I’ve been kind of amazed that the Western Union office next door has had a sign up for about a month the displays “Western Union Offline.” What? How could it be offline for that long? I don’t get it. But after living in the Philippines for 8 years, I am not surprised by that.
I am hopeful, that I can get Xanax soon. Actually, here it is Xanor but it’s the same drug. While I’m talking about it, the doctor can give me only .5 mg a day and no more. That’s not really enough every day. I use to take 1 mg a day but often took only half of it. Most time, I took only half of it. When I lived in Bogo City, it was not uncommon for the entire city to be out of Diet Coke. That even happens here sometimes. Far more often, they have stale, flat Diet Coke. That gets pretty old too. I’d rather they just run out so I could get something else. At least I live in a place that has a generator, so I don’t have to worry about that. But once the Internet was out for three weeks! I managed to get by then too but it was a pain.
If you’re easily frustrated the Philippines may not be the right place for you. For me, the
women make it worthwhile. I hope Jessie remains the woman that keeps me here. If a good woman is enough for you, then the Philippines might be right for you. Not that they don’t often present a different set of frustrations but I’ve written about that a lot already.
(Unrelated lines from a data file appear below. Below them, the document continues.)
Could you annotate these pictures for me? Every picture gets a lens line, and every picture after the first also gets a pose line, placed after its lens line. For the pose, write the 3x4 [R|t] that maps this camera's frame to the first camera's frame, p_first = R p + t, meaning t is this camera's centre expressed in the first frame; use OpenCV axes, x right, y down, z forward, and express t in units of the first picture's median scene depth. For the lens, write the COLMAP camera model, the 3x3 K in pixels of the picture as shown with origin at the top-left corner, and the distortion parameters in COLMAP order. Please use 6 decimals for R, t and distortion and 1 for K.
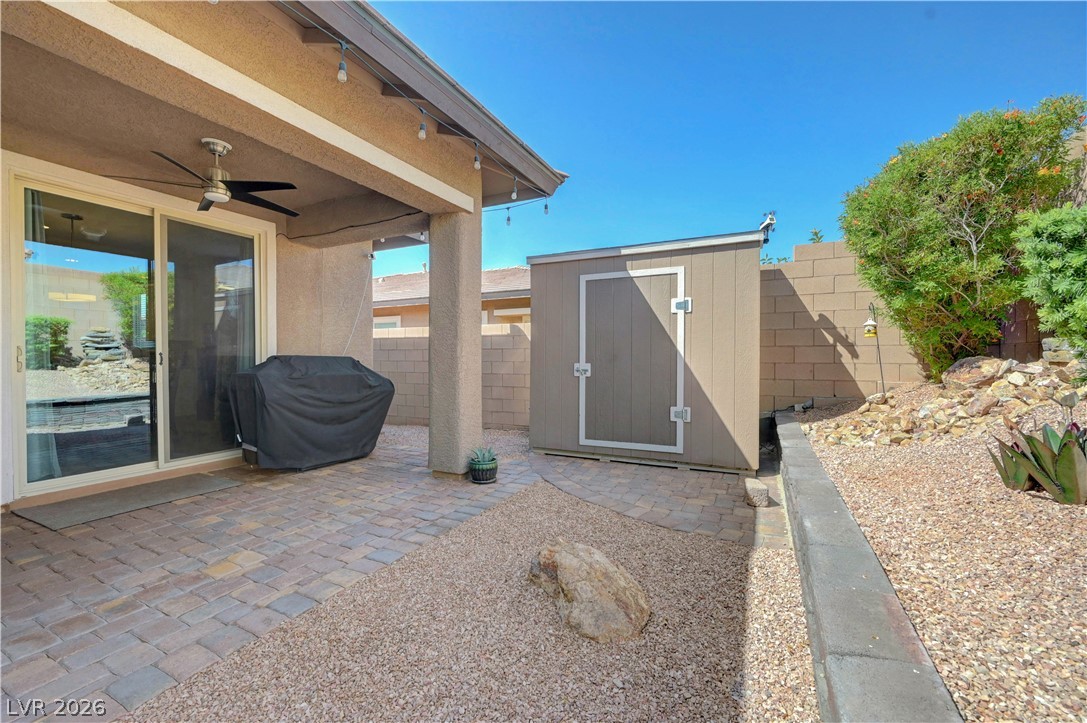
lens RADIAL K [[433.8, 0, 552.2], [0, 433.8, 363.7], [0, 0, 1]] dist [0.002115, 0.000092]
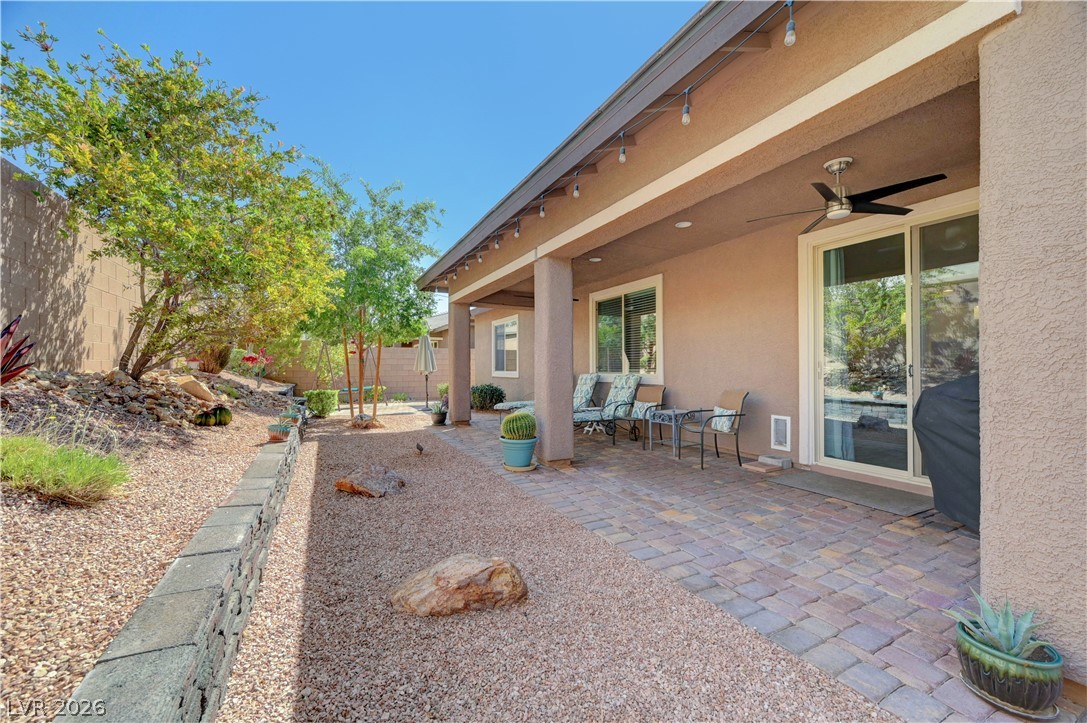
lens RADIAL K [[444.9, 0, 542.2], [0, 444.9, 359.6], [0, 0, 1]] dist [-0.000563, -0.000135]
pose [[-0.611832, -0.009499, -0.790930, 0.164831], [-0.009594, 0.999943, -0.004588, -0.008929], [0.790929, 0.004781, -0.611889, 0.368016]]
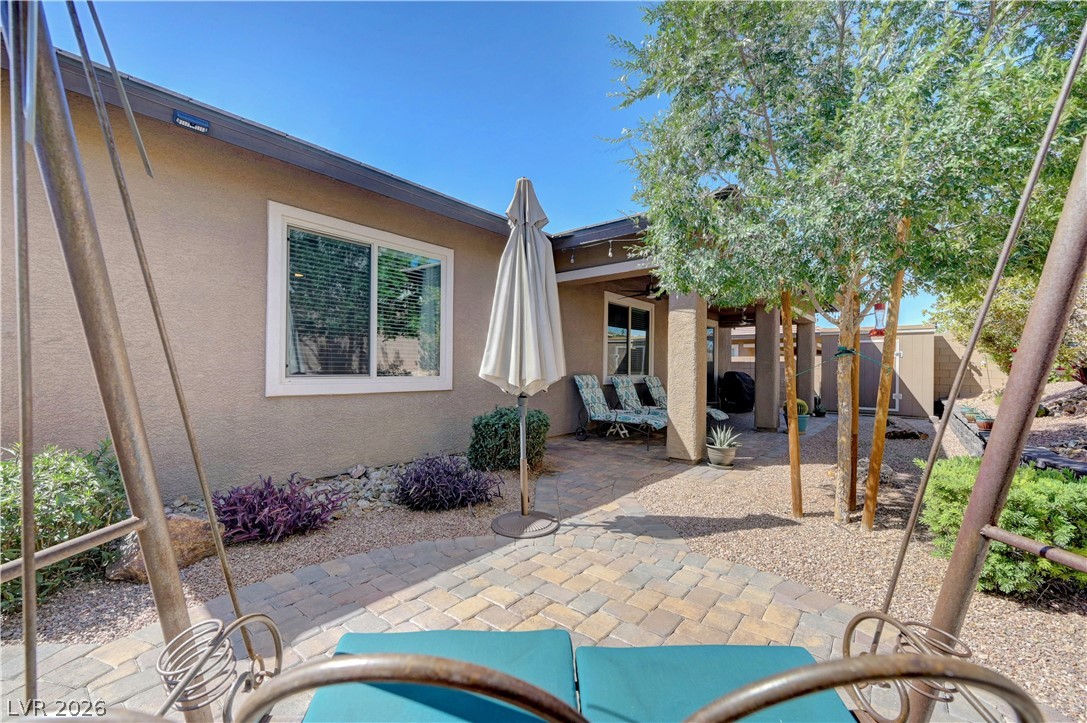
lens RADIAL K [[444.9, 0, 542.2], [0, 444.9, 359.6], [0, 0, 1]] dist [-0.000563, -0.000135]
pose [[0.971408, 0.008174, -0.237275, -1.295114], [-0.016636, 0.999294, -0.033683, 0.025559], [0.236832, 0.036667, 0.970858, -2.380472]]
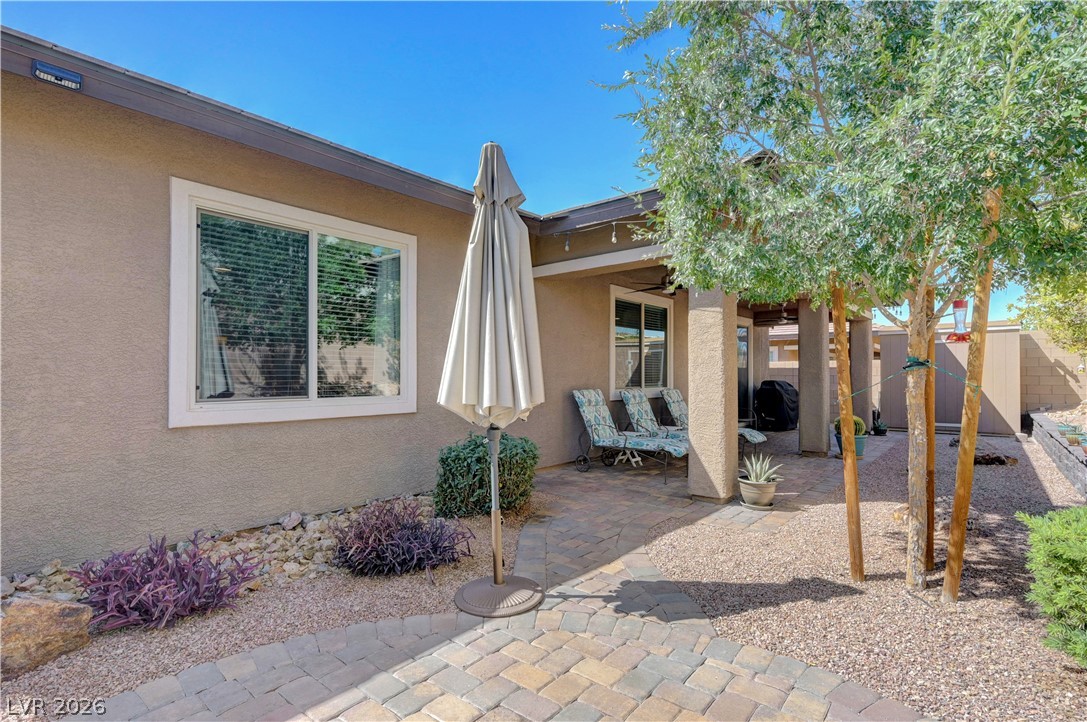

Update: It’s now been about six weeks or maybe longer. Still no Xanax available in Cebu City so it appears it never will be. The sleeping medication helps but I’m going to need to get some ear plugs. I can’t find those here either which is no surprise. I can find them for swimming but not for sleeping. I will order them from Amazon and ship them here but for now, I’m using cotton balls. The employees and some of the guest in the hotel are far too loud, especially in the hall. Making it extremely hard to sleep. I’d like to get a place to rent but that will likely cost much more than I’m paying now and I’ve not been happy with any of the landlords I’ve had here. The landlords have been bearable but if I don’t have to deal with them, I’ll be happy.
Please tell me about what frustrations you have run into in the Philippines. Also, how you dealt with them would be interesting. If it was just cursing, not need to share the details haha.
UPDATE — Finally Got Xanax
It was a long three months but two days ago Jessie went to the hospital pharmacy and they had Xanax. Life is so much better when you can sleep. I’ve had it twice now and wow, do I feel better. The last three months have not been great. I had one or two good nights sleep for the entire time. Even putting cotton in my ears so noises would not bother me as much. I’m still going to get ear plus from Amazon the next time I order which will probably be next month. I wonder, will the pharmacy have it next month? Guess I’ll find out, no point in worrying about it. Worry is what I’m good at and thus, my need for Xanax. I wish I could change that but I worry.